Святой Григорий вдруг преобразился, загорелся, воспрял: его преданный подмастерье и друг Квачи Квачантирадзе вспомнил, как вразумлял старец царя и молился за него, вспомнил также истовое покаяние святого, всмотрелся внимательней в его пылающие ланиты и горящие очи, вслушался в громоподобный голос и постиг, откуда проистекала беспримерная сила Григория, его безграничное влияние и все преодолевающая мощь.
Святой же вещал огненными словесами.
— Да будем мы сердце одно и плоть едина. Да будем петь и ликовать! Да восславим Господа Бога нашего! — и зычно, нараспев закончил.— Ал-ли-луй-я-а-а-а!
И поднялись люди божии.
И взяли друг друга за руки.
И пошли водить хороводы, яко братья с сестрами.
По одну руку от сына Божия шла в хороводе Елена, по другую — "богородица" Лохтина.
Слева от Квачи встала Таня, справа втиснулась пышногрудая, светловолосая особа.
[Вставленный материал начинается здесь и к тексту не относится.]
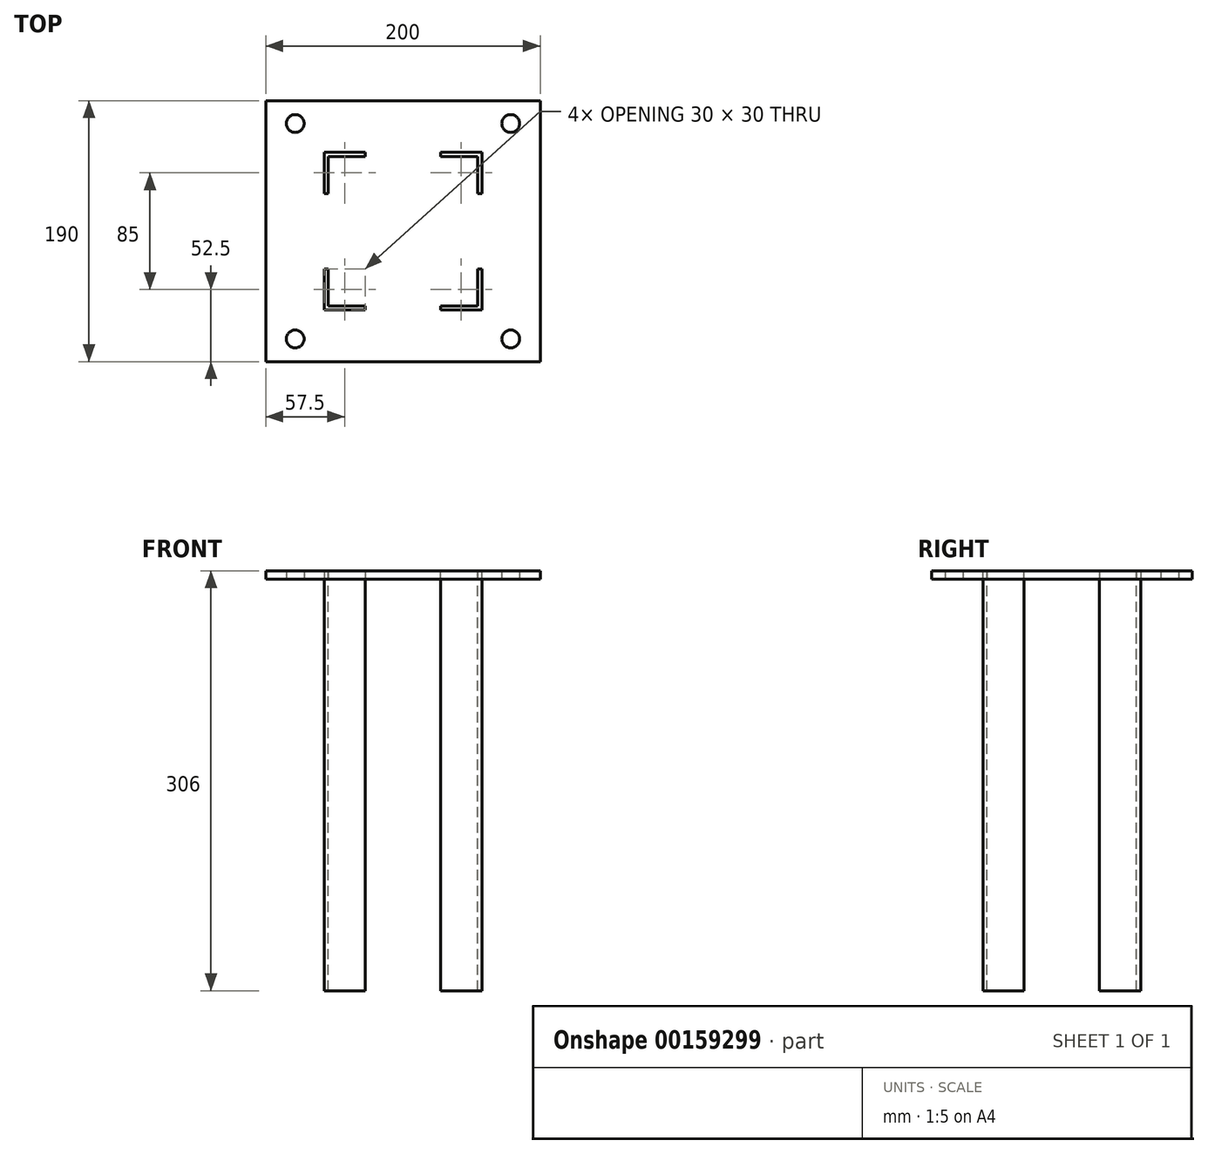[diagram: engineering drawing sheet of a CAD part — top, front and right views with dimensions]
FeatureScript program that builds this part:
annotation { "Feature Type Name" : "Feature", "Feature Type Description" : "" }
export const myFeature = defineFeature(function(context is Context, id is Id, definition is map)
    precondition{}
    {
        {
            var Q0;
            Q0=qCreatedBy(makeId("Top.planeOp"),FACE);
            var sketch = newSketch(context, id + "F0", { "sketchPlane" : qUnion([Q0])});
            skLineSegment(sketch, "E0.bottom", {"start": v(100, -95) * mm, "end": v(-100, -95) * mm});
            skLineSegment(sketch, "E0.top", {"start": v(100, 95) * mm, "end": v(-100, 95) * mm});
            skLineSegment(sketch, "E0.left", {"start": v(100, -95) * mm, "end": v(100, 95) * mm});
            skLineSegment(sketch, "E0.right", {"start": v(-100, -95) * mm, "end": v(-100, 95) * mm});
            skPoint(sketch, "E0.middle", {"position": v(0, 0) * mm});
            skCircle(sketch, "E1", {"center": v(-78.5, 78.5) * mm, "radius": 6.5 * mm});
            skCircle(sketch, "E2", {"center": v(78.5, 78.5) * mm, "radius": 6.5 * mm});
            skCircle(sketch, "E3", {"center": v(-78.5, -78.5) * mm, "radius": 6.5 * mm});
            skCircle(sketch, "E4", {"center": v(78.5, -78.5) * mm, "radius": 6.5 * mm});
            skLineSegment(sketch, "E5", {"start": v(-57.5, 57.5) * mm, "end": v(-57.5, 27.5) * mm});
            skLineSegment(sketch, "E6", {"start": v(-57.5, 57.5) * mm, "end": v(-27.5, 57.5) * mm});
            skLineSegment(sketch, "E7", {"start": v(27.5, 57.5) * mm, "end": v(57.5, 57.5) * mm});
            skLineSegment(sketch, "E8", {"start": v(57.5, 57.5) * mm, "end": v(57.5, 27.5) * mm});
            skLineSegment(sketch, "E9", {"start": v(57.5, -27.5) * mm, "end": v(57.5, -57.5) * mm});
            skLineSegment(sketch, "E10", {"start": v(57.5, -57.5) * mm, "end": v(27.5, -57.5) * mm});
            skLineSegment(sketch, "E11", {"start": v(-57.5, -27.5) * mm, "end": v(-57.5, -57.5) * mm});
            skLineSegment(sketch, "E12", {"start": v(-57.5, -57.5) * mm, "end": v(-27.5, -57.5) * mm});
            skLineSegment(sketch, "E13.0", {"start": v(-54.5, -54.5) * mm, "end": v(-27.5, -54.5) * mm});
            skLineSegment(sketch, "E13.1", {"start": v(-54.5, -27.5) * mm, "end": v(-54.5, -54.5) * mm});
            skLineSegment(sketch, "E14", {"start": v(-57.5, -27.5) * mm, "end": v(-54.5, -27.5) * mm});
            skLineSegment(sketch, "E15", {"start": v(-27.5, -54.5) * mm, "end": v(-27.5, -57.5) * mm});
            skPoint(sketch, "E16.start.orphan", {"position": v(57.5, -27.5) * mm});
            skLineSegment(sketch, "E17.0", {"start": v(54.5, -54.5) * mm, "end": v(27.5, -54.5) * mm});
            skLineSegment(sketch, "E17.1", {"start": v(54.5, -27.5) * mm, "end": v(54.5, -54.5) * mm});
            skLineSegment(sketch, "E18.0", {"start": v(54.5, 54.5) * mm, "end": v(54.5, 27.5) * mm});
            skLineSegment(sketch, "E18.1", {"start": v(27.5, 54.5) * mm, "end": v(54.5, 54.5) * mm});
            skLineSegment(sketch, "E19.0", {"start": v(-54.5, 54.5) * mm, "end": v(-27.5, 54.5) * mm});
            skLineSegment(sketch, "E19.1", {"start": v(-54.5, 54.5) * mm, "end": v(-54.5, 27.5) * mm});
            skLineSegment(sketch, "E20", {"start": v(54.5, -27.5) * mm, "end": v(57.5, -27.5) * mm});
            skLineSegment(sketch, "E21", {"start": v(27.5, -54.5) * mm, "end": v(27.5, -57.5) * mm});
            skLineSegment(sketch, "E22", {"start": v(57.5, 27.5) * mm, "end": v(54.5, 27.5) * mm});
            skLineSegment(sketch, "E23", {"start": v(27.5, 57.5) * mm, "end": v(27.5, 54.5) * mm});
            skLineSegment(sketch, "E24", {"start": v(-27.5, 57.5) * mm, "end": v(-27.5, 54.5) * mm});
            skLineSegment(sketch, "E25", {"start": v(-57.5, 27.5) * mm, "end": v(-54.5, 27.5) * mm});
            skPoint(sketch, "E26.orphan", {"position": v(-57.5, 42.5) * mm});
            skPoint(sketch, "E27.start.orphan", {"position": v(-57.5, -42.5) * mm});
            skPoint(sketch, "E28.start.orphan", {"position": v(57.5, -42.5) * mm});
            skSolve(sketch);
        }
        {
            var Q0;
            Q0=makeQuery(id+"F0.imprint","IMPRINT",FACE,{"disambiguationData":[TD([[makeQuery(id+"F0.imprint","IMPRINT",EDGE,{"derivedFrom":sQuery(id+"F0.wireOp",EDGE,"E11")}),-1.0]])]});
            var sketch = newSketch(context, id + "F1", { "sketchPlane" : qUnion([Q0])});
            skSolve(sketch);
        }
        {
            var Q0;
            Q0 = qSketchRegion(id + "F0", true);
            extrude(context, id + "F2", {"entities" : qUnion([Q0]), "depth" : 6 * mm});
        }
        {
            var Q0;
            Q0=makeQuery(id+"F1.imprint","IMPRINT",FACE,{"disambiguationData":[TD([[makeQuery(id+"F1.imprint","IMPRINT",EDGE,{"derivedFrom":makeQuery(id+"F0.imprint","IMPRINT",EDGE,{"derivedFrom":sQuery(id+"F0.wireOp",EDGE,"E11")})}),1.0]])]});
            var Q1;
            Q1=makeQuery(id+"F1.imprint","IMPRINT",FACE,{"disambiguationData":[TD([[makeQuery(id+"F1.imprint","IMPRINT",EDGE,{"derivedFrom":makeQuery(id+"F0.imprint","IMPRINT",EDGE,{"derivedFrom":sQuery(id+"F0.wireOp",EDGE,"E5")})}),1.0]])]});
            var Q2;
            Q2=makeQuery(id+"F1.imprint","IMPRINT",FACE,{"disambiguationData":[TD([[makeQuery(id+"F1.imprint","IMPRINT",EDGE,{"derivedFrom":makeQuery(id+"F0.imprint","IMPRINT",EDGE,{"derivedFrom":sQuery(id+"F0.wireOp",EDGE,"E7")})}),-1.0]])]});
            var Q3;
            Q3=makeQuery(id+"F1.imprint","IMPRINT",FACE,{"disambiguationData":[TD([[makeQuery(id+"F1.imprint","IMPRINT",EDGE,{"derivedFrom":makeQuery(id+"F0.imprint","IMPRINT",EDGE,{"derivedFrom":sQuery(id+"F0.wireOp",EDGE,"E9")})}),-1.0]])]});
            extrude(context, id + "F3", {"entities" : qUnion([Q0, Q1, Q2, Q3]), "oppositeDirection" : true, "depth" : 300 * mm, "hasSecondDirection" : true, "secondDirectionOppositeDirection" : false, "secondDirectionDepth" : 6 * mm});
        }
    });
Дружки Квачи тоже выбрали по плотненькой, нестарой сестре и вступили в хоровод.
Сперва двигались "в обхватку", степенно и неторопливо, и пение звучало размеренно. Постепенно распаляясь, убыстрилось.
Посреди хоровода несколько молодых мужчин и женщин волчком кружились на месте.
Перестроились "стенкой". Распались на части, все убыстряясь, взмахивая руками. Сходились "стенка на стенку" и расходились.
Порушили "стенку" и пошли "корабликом", как журавли друг за дружкой — быстрей и быстрей, жарче и жарче.
Наконец Гришка крикнул:
— Круговое! Круговое!
Отпустили друг друга и завертелись волчком, вздувая пузырем рубахи и платья. Лица раскраснелись, волосы разметались, пот катил градом. Почти в беспамятстве вихрем кружились на месте, мотая головами, нелепо взмахивая руками, и теперь уже не пели, а, задыхаясь, сипели какой-то бред, выкрикивали невнятные, непонятные слова.
Но вот один зашатался и рухнул, как подрубленный, за ним другой, третий, четвертый... Все чаще слышался мягкий звук грузного падения. Пол побелел от рубах и платьев. Те, кто выдержал сумасшедший вихрь, топтались среди лежащих и, вместо пения, хрипели и задыхались; упавшие лежали точно покойники в саванах и, пронзенные мистическим озарением, пророчествовали.
— Я есмь голубица небесная! — бормотала "богородица" Лохтина.— Святый отче, великий чудотворче, пресладкий и всещедрый, без сил лежу, пораженная огнем сердечной молитвы. Протяни мне руку свою и избавь от нечистого...
— Христос! Ты брат мой! Приди и утверди в душе моей любовь братскую, ласку небесную и блаженство райское. Приди, брат мой, приди! —лепетала Таня, протягивая руки к Квачи.
А он осторожно перемещался туда, где лежала отмеченная им светловолосая пышка. Добравшись до намеченной цели, подмигнул Седраку; Седрак сразу же рухнул возле Тани. Вихрь погасил последнюю лампаду, и тут же Квачи улегся там, куда его так влекло.
И наступила тьма кромешная и мрак непроглядный.
И узрели братья и сестрии, отцы и матери небеса отверстые и Дух Божий, несущийся по нему, яко голубь. И восторжествовала в той горнице Сионской любовь братская, ласка небесная, радость родительская и блаженство райское.
И прежде, чем наступил рассвет и восстало светило, слышались из той горницы воркование голубиное, пение ангельское, вой и рычание звериное, крики и вопли обезьяньи и скулеж, и стон, и визг бесов, коих истово изгоняли из страждующих.
Так кончилось радение "людей божиих".
Наутро собрались вновь, и вновь признали Гришку Распутина кормщиком и сыном Божьим, Лохтину — воспреемницею и богородицей, а двенадцать мужчин и женщин — двенадцатью апостолами.
Затем с иконами и пением духовным двинулись к вокзалу — проводить Григория, отбывающего в святой город Иерусалим во искупление грехов, как своих, так и всего "древа большого".
В пути к молитвенному шествию присоединилось множество последователей и учеников Григория, которые также распевали псалмы и радовались благодати, что ждала сына Божия на святой земле, и роняли слезы многие, ибо пришло время расставания.
И были на вокзале рыдания и причитания горькие, и стенания, и громкие вопли, и терзания волос, и царапанья щек и лобзанья без счета. И были у учениц его ланиты увядшие и очи, яко запруды неиссякающие.